One of their projects is a transparent polymer that could be suspended in liquid and sprayed onto a window pane. The polymer’s nanostructure would reflect heat, providing a low-cost retrofit to reduce the need for air conditioning or tinted glass in buildings or automobiles.
Some of Miyake’s students are applying structural color to 3-D printing applications by making dye-free inks that intrinsically reflect purple, green, and other hues based on their polymeric nanostructure.
That’s one of the best things about working in Miyake’s lab: The possibilities for applications are endless, said graduate student Bret Boyle, who works on the photonic crystals.
“We have a couple different routes we’re taking, but in the future we can think about things like optical computing, light waveguides, surgical tools, and a lot of different things,” Boyle said.
As exciting as the science is, “probably the most exciting experiment that I run is learning how to educate students,” Miyake said. He wants to cultivate independent, motivated students who have freedom to work on their own projects. It’s a culture Miyake adopted from Chen.

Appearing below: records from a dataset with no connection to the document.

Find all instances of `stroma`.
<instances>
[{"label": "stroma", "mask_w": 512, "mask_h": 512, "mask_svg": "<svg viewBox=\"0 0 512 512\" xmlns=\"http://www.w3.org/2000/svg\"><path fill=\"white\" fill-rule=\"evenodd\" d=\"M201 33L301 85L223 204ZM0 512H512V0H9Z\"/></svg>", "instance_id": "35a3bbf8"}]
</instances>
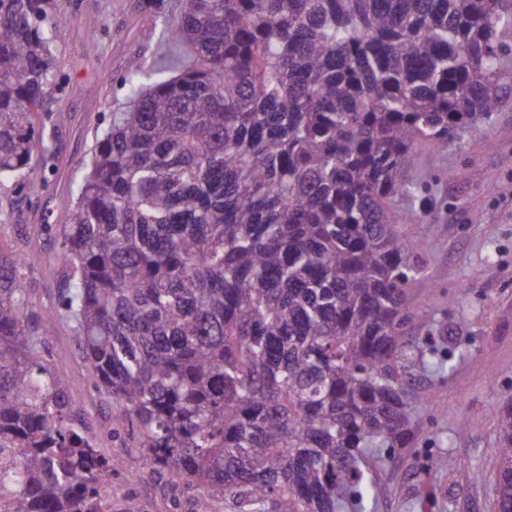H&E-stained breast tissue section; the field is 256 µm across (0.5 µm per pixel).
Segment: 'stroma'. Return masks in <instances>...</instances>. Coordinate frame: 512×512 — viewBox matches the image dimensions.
I'll return each mask as SVG.
<instances>
[{"label":"stroma","instance_id":"1","mask_svg":"<svg viewBox=\"0 0 512 512\" xmlns=\"http://www.w3.org/2000/svg\"><path fill=\"white\" fill-rule=\"evenodd\" d=\"M68 22L55 33L58 83L54 111L63 115L53 174L38 198L18 184L0 186V243L16 251H38L43 265L26 271L21 285L36 308L58 306L63 286L52 256L54 236L44 224L66 223L76 201L74 172L88 161L96 129L129 107L122 80L141 59L168 65L167 31L180 17L182 0H58ZM97 19V36L84 32ZM506 62L498 77L500 105L477 135H463L448 147H424L438 173L419 199L397 201V213L414 211L405 223L427 279L413 284L419 313L448 332L453 371L438 378L416 374L424 407L410 447L372 465L384 492L376 512H495L498 495V431L493 409L512 402V34L504 35ZM47 368L64 372L79 423L97 434L102 455L112 460L103 484L107 512H230L228 502L204 499L159 478L136 444L129 425L113 434L111 401L92 388L79 345L65 326L44 336ZM467 435L456 439L459 423ZM443 455L456 467L427 466L428 455Z\"/></svg>","mask_w":512,"mask_h":512}]
</instances>
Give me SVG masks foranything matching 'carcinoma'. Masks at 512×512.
<instances>
[{"label": "carcinoma", "instance_id": "carcinoma-1", "mask_svg": "<svg viewBox=\"0 0 512 512\" xmlns=\"http://www.w3.org/2000/svg\"><path fill=\"white\" fill-rule=\"evenodd\" d=\"M55 0H0V184L35 192L58 125ZM512 0H184L171 65L129 66L56 229L61 310L154 470L234 512H375L453 355L407 339L423 268L394 203L420 145L497 111ZM151 83H143L144 77ZM0 247V512H106L112 460L38 360L57 314ZM496 512H512V407Z\"/></svg>", "mask_w": 512, "mask_h": 512}]
</instances>
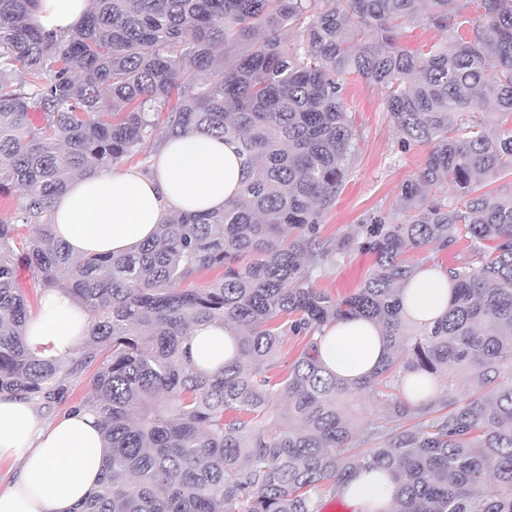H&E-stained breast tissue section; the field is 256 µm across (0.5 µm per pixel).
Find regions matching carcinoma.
Returning a JSON list of instances; mask_svg holds the SVG:
<instances>
[{
  "mask_svg": "<svg viewBox=\"0 0 512 512\" xmlns=\"http://www.w3.org/2000/svg\"><path fill=\"white\" fill-rule=\"evenodd\" d=\"M37 2L0 0V196L25 191L0 220V395L50 409L90 376L67 412H97L111 453L78 512H323L371 468L397 480L391 512H512V194L492 188L512 176V0H91L60 38L33 23ZM410 25L452 44L409 51ZM358 78L384 96L398 151L426 159L361 234L326 238L357 159L345 90ZM192 131L238 146L244 179L224 210L174 214L119 257L76 259L52 235L73 175ZM458 244L448 311L409 323L400 284ZM354 251L374 257L359 288L315 285ZM23 268L89 313L67 363L26 341ZM351 316L389 345L356 387L318 360L324 328ZM217 321L242 335L210 376L184 342ZM290 336L303 347L283 373ZM409 374L446 394L416 408ZM357 392L374 413L355 438Z\"/></svg>",
  "mask_w": 512,
  "mask_h": 512,
  "instance_id": "1",
  "label": "carcinoma"
}]
</instances>
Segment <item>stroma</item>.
I'll return each instance as SVG.
<instances>
[{
	"label": "stroma",
	"mask_w": 512,
	"mask_h": 512,
	"mask_svg": "<svg viewBox=\"0 0 512 512\" xmlns=\"http://www.w3.org/2000/svg\"><path fill=\"white\" fill-rule=\"evenodd\" d=\"M346 103L360 133L358 159L347 177L335 206L324 218L328 237L355 235L363 214L388 207L408 175L418 172L426 151L399 153L390 115L379 89L363 80L350 82ZM372 264L370 256L354 253L322 271L316 283L332 294L358 287Z\"/></svg>",
	"instance_id": "stroma-1"
}]
</instances>
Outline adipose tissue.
<instances>
[{
	"mask_svg": "<svg viewBox=\"0 0 512 512\" xmlns=\"http://www.w3.org/2000/svg\"><path fill=\"white\" fill-rule=\"evenodd\" d=\"M89 6L90 0H40L35 21L44 32L66 36L78 29ZM241 178L235 143L189 133L159 146L150 174L104 165L76 177L52 201V232L77 257L131 253L172 213L223 209ZM451 294L445 272L422 271L402 286L404 313L431 325L447 310ZM88 332L82 303L48 288L26 340L40 356L64 361ZM237 346V330L221 323L196 327L185 343L194 366L209 374L220 373ZM386 351L379 329L361 317L327 326L318 344L321 364L347 383L369 376ZM108 453L94 411L46 421L31 400L0 397V460L14 463L10 486L0 490V512H75L95 492ZM396 489L390 473L362 471L343 482L342 496L355 512H390Z\"/></svg>",
	"mask_w": 512,
	"mask_h": 512,
	"instance_id": "1",
	"label": "adipose tissue"
}]
</instances>
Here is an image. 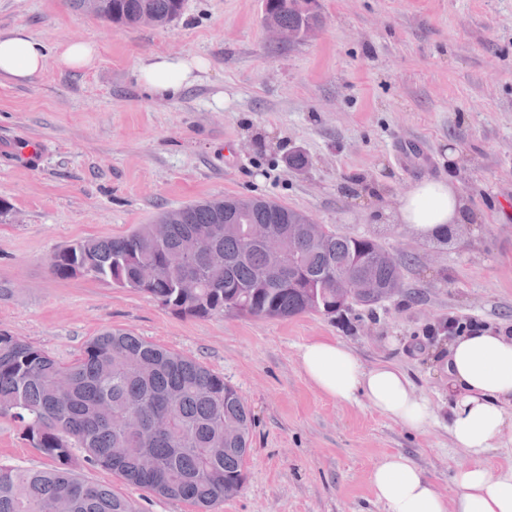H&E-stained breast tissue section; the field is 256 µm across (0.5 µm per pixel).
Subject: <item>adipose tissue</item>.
<instances>
[{"label":"adipose tissue","mask_w":512,"mask_h":512,"mask_svg":"<svg viewBox=\"0 0 512 512\" xmlns=\"http://www.w3.org/2000/svg\"><path fill=\"white\" fill-rule=\"evenodd\" d=\"M95 45L67 41L55 53L28 28L0 32V78L22 84L40 74L49 60L67 69L93 66ZM209 70L201 56L152 54L138 67L140 82L161 98L201 80ZM381 222L404 224L421 237L451 224H479L483 217L458 190L453 178L417 182ZM456 395L447 414L455 447L471 459L453 476V493L443 497L427 473L401 453L386 455L370 474V485L386 512H512V464L490 467L488 454L512 436V333L479 327L453 337L443 356ZM298 364L324 395L339 402L366 399L384 416L413 430L437 422L429 401L417 395L408 375L389 363L364 368L342 342L317 338L300 347Z\"/></svg>","instance_id":"1"}]
</instances>
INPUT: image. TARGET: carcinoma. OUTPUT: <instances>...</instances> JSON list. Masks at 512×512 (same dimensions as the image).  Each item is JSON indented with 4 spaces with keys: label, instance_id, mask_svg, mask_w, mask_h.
<instances>
[{
    "label": "carcinoma",
    "instance_id": "obj_1",
    "mask_svg": "<svg viewBox=\"0 0 512 512\" xmlns=\"http://www.w3.org/2000/svg\"><path fill=\"white\" fill-rule=\"evenodd\" d=\"M266 12L295 30L315 27L319 14L303 0H266ZM183 0H104L100 19L138 25L143 12L165 26ZM235 223H225L226 215ZM304 214L263 198L198 202L167 211V224H140L130 234L87 239L48 258L60 279L86 277L143 292L175 314L205 318L232 312L255 319L332 314V278L366 273L382 289L402 285L377 240L321 225L314 243L297 231ZM265 224L284 243L275 256L249 241L247 227ZM181 263H172L174 256ZM295 272L288 275V264ZM156 270L152 282L141 269ZM193 280L197 287L184 288ZM55 461L51 469L0 466V512H138L111 487L85 479L81 463L108 469L126 483L211 512L245 484L251 412L238 392L197 360L108 329L62 362L7 330H0V417Z\"/></svg>",
    "mask_w": 512,
    "mask_h": 512
}]
</instances>
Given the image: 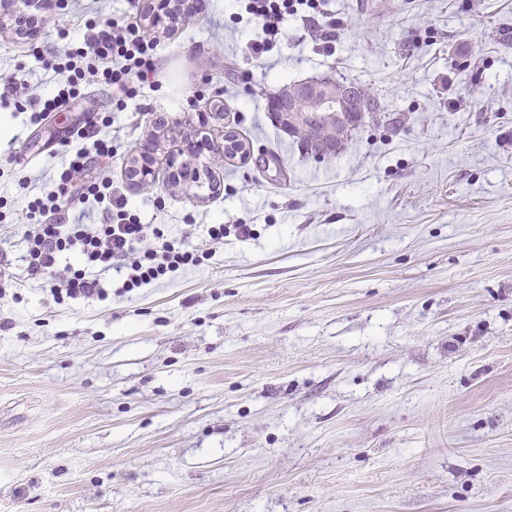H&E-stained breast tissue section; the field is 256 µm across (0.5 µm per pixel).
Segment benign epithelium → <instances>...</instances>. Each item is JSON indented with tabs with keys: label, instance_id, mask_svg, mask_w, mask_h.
<instances>
[{
	"label": "benign epithelium",
	"instance_id": "obj_1",
	"mask_svg": "<svg viewBox=\"0 0 512 512\" xmlns=\"http://www.w3.org/2000/svg\"><path fill=\"white\" fill-rule=\"evenodd\" d=\"M376 108L359 96L357 88L351 84L332 78H310L283 85L268 98V112L276 123L288 124L286 130L293 133L301 128L321 127L319 137L311 139V150L318 156H334L343 148L337 129H352L359 126L364 117ZM203 130H198L196 138L188 139L182 148L186 159L169 165V179L184 180L188 186L203 187L201 173L195 162L206 150H213ZM153 144L144 143L139 155L130 166L132 175L145 180L151 173Z\"/></svg>",
	"mask_w": 512,
	"mask_h": 512
}]
</instances>
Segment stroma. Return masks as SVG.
Returning a JSON list of instances; mask_svg holds the SVG:
<instances>
[{
  "mask_svg": "<svg viewBox=\"0 0 512 512\" xmlns=\"http://www.w3.org/2000/svg\"><path fill=\"white\" fill-rule=\"evenodd\" d=\"M149 3L0 16V512H512V0H331L332 47L291 16L259 57L238 0L173 28ZM100 16L156 41L155 76L124 97L87 79L30 123L63 83L59 29ZM325 75L381 104L331 158L267 114L270 89ZM86 124L116 154L83 181L109 176L200 266L61 303L30 274L26 204ZM201 126L249 153H204L220 189L199 198L165 176Z\"/></svg>",
  "mask_w": 512,
  "mask_h": 512,
  "instance_id": "stroma-1",
  "label": "stroma"
}]
</instances>
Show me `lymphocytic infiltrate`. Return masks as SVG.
Here are the masks:
<instances>
[{
	"mask_svg": "<svg viewBox=\"0 0 512 512\" xmlns=\"http://www.w3.org/2000/svg\"><path fill=\"white\" fill-rule=\"evenodd\" d=\"M329 0H245V11L261 23L265 40L254 43V53H266L281 33L286 17L299 13L323 15ZM157 45L145 39L137 25L107 20L86 27L82 47L63 48L48 59L53 69L66 72L69 84L90 77L104 79L114 90L130 93L134 84L147 81L155 72L154 53ZM76 144L70 145L68 162L60 172L56 187L45 196L27 204L37 223L26 230L28 267L32 274L51 282L55 299L62 297L100 299L105 291L94 276V269L124 272L123 291L152 285L156 281L201 263L196 249L184 241L165 236L160 228H148L128 208L125 197L112 191V181H100L80 187L78 176L88 168L92 158L108 159L113 146L110 139L91 138L88 131L76 133ZM101 204L105 220L100 224L85 223L84 212L73 211L75 198ZM72 210L71 223H56L60 211ZM66 251L76 252L80 269L58 271V258Z\"/></svg>",
	"mask_w": 512,
	"mask_h": 512,
	"instance_id": "obj_1",
	"label": "lymphocytic infiltrate"
}]
</instances>
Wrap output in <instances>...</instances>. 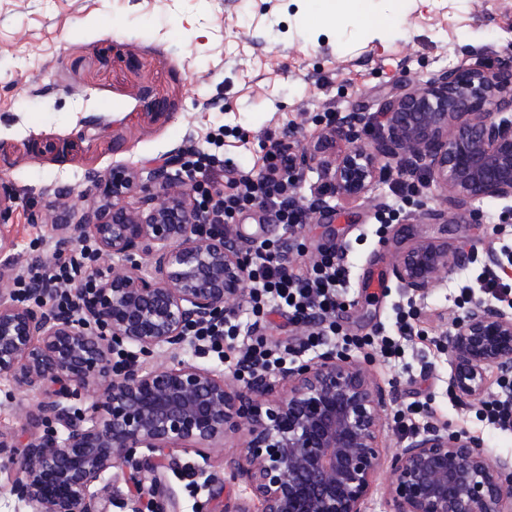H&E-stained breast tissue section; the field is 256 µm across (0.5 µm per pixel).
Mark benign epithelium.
Masks as SVG:
<instances>
[{
  "mask_svg": "<svg viewBox=\"0 0 512 512\" xmlns=\"http://www.w3.org/2000/svg\"><path fill=\"white\" fill-rule=\"evenodd\" d=\"M379 113L366 144L358 113L328 128L326 137L350 145L334 165L289 138L291 176L319 168L333 196L359 197L395 162L426 171L452 200L512 198L511 69L459 65L386 97ZM180 165L173 156L140 179L113 170L94 220L65 225V239L90 241L113 260L83 306L87 322L21 306L0 290V377L20 391L52 387L35 417L41 434L22 446L0 434V459L15 472L11 494L30 512H112L118 501L97 490L112 467L138 472L160 459L191 478L179 452L243 430L244 463L231 477L247 484L260 512H365L385 405L358 358L328 351L237 385L194 362L139 361L159 347L182 348L189 327L223 316L250 281L235 239L195 223L196 191ZM11 250L0 236V283ZM463 260L415 242L399 253L395 275L422 292ZM130 346L138 355L114 367V351ZM447 346L454 390L479 398L487 368L512 369V312L474 302ZM118 503L141 510L134 500ZM390 503L392 512H512V465L491 463L476 439L428 430L392 456Z\"/></svg>",
  "mask_w": 512,
  "mask_h": 512,
  "instance_id": "1",
  "label": "benign epithelium"
}]
</instances>
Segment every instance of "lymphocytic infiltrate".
Listing matches in <instances>:
<instances>
[{"instance_id": "obj_1", "label": "lymphocytic infiltrate", "mask_w": 512, "mask_h": 512, "mask_svg": "<svg viewBox=\"0 0 512 512\" xmlns=\"http://www.w3.org/2000/svg\"><path fill=\"white\" fill-rule=\"evenodd\" d=\"M182 151L188 157V176L199 174L206 179L200 198L203 223H235L256 204L265 211L268 223L292 230L306 221L308 212L296 199L297 184L286 174L287 150L272 147L257 170L226 164L218 148L202 147L191 136L185 138ZM92 252V245L84 243L54 252L48 260L30 259L16 281L18 296L38 300L47 312L78 318V304L87 300L96 274ZM247 260L253 282L247 303L257 335L240 345L239 368L273 371L284 365L280 343L263 334L268 315L274 313L286 317L289 324L310 326V333L299 343L305 351L339 344L358 349L377 346L385 355L398 354L399 346L390 337L350 336L340 327L343 287L349 277L345 247L322 250L309 266L296 269L285 245L263 240L255 243ZM475 286L487 298L512 307V243L497 244L487 252Z\"/></svg>"}]
</instances>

Chen hopes to continue this experiment and expand the community of polymer chemistry at CSU through the Center for Sustainable Monomers and Polymers. Chen leads the center with input from a 10-member faculty steering committee and support from the Office of the Vice President for Research. The center, sandwiched between the Chen and Miyake labs, houses state-of-the-art polymer characterization instruments that help the researchers understand aspects of their new creations, such as thermal resistance and mechanical durability.
Chen’s vision is to expand the scope of the center with an increasing emphasis on polymer education, because he knows that saving the world from polluting, nonrecyclable plastics will require the talents of future polymer chemists.
“We have fantastic facilities for polymer characterizations, and we still have new instruments coming in,” Chen said. “It’s going to be a great center for polymer research and education, as it not only performs cutting-edge fundamental research, but also attracts the best students and trains them as our future professional leaders.”